> **Materials provided**:
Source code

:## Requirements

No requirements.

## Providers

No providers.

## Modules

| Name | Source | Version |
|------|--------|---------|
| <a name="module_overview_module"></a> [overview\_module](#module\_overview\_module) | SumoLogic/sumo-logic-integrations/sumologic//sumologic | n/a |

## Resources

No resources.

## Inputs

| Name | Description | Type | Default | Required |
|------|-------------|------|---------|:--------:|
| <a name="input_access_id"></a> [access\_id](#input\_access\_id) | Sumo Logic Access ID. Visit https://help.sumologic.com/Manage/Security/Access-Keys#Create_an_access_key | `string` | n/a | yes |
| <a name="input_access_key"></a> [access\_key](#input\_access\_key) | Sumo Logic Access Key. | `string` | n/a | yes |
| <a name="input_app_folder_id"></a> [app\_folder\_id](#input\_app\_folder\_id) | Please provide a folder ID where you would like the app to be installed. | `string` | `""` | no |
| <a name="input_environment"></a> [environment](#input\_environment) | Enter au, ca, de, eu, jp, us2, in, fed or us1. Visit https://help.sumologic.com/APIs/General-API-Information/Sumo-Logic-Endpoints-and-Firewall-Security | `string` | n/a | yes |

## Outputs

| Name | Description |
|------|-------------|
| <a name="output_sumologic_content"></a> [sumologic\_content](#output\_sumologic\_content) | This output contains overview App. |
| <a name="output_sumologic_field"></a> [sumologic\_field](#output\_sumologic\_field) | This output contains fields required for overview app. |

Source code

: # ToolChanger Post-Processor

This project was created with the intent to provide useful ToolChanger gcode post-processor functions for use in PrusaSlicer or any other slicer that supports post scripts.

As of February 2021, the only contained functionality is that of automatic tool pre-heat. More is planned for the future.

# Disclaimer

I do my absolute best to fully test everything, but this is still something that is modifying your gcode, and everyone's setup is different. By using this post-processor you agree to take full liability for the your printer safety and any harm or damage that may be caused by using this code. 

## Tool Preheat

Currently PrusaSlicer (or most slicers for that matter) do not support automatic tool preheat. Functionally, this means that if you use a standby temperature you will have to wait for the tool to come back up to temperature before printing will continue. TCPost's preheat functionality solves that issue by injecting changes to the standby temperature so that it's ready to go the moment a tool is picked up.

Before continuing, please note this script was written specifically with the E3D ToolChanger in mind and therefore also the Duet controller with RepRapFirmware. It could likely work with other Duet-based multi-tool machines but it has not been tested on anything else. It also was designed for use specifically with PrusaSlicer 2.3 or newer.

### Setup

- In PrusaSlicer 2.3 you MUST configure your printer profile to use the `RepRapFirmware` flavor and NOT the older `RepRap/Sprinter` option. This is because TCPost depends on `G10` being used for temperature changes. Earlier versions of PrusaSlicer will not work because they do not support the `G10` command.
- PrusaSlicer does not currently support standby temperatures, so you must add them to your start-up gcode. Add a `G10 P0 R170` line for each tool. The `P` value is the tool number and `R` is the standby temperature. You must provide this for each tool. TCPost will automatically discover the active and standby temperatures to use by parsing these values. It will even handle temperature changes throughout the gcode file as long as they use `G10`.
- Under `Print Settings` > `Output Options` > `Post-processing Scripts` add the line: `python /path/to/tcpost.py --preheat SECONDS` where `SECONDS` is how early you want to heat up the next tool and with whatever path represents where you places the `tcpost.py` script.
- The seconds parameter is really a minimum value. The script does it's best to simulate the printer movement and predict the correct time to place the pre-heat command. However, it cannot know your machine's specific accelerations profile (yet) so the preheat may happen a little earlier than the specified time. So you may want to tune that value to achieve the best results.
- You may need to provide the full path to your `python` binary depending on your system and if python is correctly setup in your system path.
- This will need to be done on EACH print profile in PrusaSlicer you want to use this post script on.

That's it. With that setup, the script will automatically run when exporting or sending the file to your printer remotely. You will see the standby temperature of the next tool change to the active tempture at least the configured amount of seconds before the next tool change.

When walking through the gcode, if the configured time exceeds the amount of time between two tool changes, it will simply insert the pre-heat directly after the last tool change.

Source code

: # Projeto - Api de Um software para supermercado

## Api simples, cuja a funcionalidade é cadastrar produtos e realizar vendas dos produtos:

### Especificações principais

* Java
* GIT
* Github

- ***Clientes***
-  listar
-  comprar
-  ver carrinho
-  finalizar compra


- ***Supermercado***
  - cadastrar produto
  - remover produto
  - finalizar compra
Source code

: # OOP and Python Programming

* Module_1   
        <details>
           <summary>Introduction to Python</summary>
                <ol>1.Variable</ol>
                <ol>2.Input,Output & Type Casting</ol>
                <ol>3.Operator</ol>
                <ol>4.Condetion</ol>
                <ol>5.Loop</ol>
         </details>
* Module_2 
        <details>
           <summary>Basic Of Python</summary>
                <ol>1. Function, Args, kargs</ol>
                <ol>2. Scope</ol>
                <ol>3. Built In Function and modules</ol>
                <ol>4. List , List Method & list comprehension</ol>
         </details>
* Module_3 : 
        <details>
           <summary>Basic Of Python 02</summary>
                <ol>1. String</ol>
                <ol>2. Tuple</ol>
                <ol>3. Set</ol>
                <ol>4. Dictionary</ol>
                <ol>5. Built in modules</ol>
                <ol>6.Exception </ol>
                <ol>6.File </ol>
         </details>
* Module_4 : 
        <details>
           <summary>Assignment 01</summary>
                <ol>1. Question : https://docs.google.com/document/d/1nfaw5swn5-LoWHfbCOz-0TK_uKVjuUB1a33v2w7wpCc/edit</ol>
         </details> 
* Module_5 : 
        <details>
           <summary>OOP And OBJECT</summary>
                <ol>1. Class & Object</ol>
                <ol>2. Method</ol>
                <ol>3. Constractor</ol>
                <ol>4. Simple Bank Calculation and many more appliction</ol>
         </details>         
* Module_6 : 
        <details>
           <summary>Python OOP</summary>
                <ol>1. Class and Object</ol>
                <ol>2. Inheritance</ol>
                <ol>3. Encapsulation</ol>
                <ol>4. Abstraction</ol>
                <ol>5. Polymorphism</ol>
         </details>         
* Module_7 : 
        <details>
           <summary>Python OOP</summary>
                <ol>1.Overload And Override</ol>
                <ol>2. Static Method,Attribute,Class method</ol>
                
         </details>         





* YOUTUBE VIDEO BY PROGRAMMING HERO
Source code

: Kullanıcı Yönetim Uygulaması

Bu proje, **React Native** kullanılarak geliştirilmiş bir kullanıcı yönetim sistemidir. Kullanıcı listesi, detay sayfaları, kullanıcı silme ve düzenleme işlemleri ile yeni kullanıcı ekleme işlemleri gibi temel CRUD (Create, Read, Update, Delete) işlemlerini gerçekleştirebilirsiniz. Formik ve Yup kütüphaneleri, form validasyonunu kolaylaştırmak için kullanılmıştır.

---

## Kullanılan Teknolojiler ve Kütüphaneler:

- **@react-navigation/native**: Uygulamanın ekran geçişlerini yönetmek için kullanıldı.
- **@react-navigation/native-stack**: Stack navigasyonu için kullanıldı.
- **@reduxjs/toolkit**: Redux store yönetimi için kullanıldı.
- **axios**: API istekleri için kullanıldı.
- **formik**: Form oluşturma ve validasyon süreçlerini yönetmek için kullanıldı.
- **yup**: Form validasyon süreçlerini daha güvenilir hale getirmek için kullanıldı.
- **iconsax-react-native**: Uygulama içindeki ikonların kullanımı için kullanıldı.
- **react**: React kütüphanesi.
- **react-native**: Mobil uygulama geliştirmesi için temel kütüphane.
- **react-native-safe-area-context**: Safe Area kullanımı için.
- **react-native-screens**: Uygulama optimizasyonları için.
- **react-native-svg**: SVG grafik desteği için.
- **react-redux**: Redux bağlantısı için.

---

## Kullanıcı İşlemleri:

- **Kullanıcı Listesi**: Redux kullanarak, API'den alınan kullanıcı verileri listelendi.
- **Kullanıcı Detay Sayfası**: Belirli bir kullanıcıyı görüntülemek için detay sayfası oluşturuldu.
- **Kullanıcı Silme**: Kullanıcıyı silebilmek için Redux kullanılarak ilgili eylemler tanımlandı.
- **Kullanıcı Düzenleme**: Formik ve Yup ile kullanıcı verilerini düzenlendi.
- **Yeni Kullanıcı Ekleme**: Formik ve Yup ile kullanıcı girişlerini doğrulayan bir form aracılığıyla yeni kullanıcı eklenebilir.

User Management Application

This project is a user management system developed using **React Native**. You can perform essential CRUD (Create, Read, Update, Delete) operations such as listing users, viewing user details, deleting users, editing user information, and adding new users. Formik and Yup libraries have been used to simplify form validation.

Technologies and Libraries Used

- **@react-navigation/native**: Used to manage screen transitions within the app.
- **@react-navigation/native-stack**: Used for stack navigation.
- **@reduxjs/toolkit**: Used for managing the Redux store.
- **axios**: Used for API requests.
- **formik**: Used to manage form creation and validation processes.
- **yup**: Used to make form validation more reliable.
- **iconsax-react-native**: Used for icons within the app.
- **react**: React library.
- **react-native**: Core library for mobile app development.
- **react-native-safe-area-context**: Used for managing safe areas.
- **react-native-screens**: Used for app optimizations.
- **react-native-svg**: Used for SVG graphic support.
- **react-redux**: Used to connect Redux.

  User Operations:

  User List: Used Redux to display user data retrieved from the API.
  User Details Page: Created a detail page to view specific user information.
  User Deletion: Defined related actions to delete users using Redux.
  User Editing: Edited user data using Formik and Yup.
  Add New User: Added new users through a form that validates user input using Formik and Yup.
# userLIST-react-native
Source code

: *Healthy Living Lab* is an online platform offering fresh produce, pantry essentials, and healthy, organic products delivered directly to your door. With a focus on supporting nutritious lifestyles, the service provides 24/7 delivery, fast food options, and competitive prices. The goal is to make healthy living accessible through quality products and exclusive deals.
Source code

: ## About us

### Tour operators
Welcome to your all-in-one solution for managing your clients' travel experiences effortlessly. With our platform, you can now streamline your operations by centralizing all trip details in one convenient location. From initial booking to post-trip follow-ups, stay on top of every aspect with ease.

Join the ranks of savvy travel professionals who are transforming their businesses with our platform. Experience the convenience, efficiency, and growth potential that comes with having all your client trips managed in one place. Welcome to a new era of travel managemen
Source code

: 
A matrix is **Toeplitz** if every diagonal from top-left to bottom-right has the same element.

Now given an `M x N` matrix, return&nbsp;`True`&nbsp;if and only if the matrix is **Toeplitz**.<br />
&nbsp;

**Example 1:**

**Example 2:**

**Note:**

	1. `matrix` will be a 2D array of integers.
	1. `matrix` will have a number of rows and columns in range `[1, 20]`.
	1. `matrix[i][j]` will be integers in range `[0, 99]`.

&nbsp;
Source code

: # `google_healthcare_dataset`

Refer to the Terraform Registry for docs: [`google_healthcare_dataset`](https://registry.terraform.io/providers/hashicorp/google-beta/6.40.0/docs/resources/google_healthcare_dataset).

> **What this task involves**: Tally the lines in the material above that contain the string "kullanılarak", and reply with the number alone.

> **Response to this task**: 2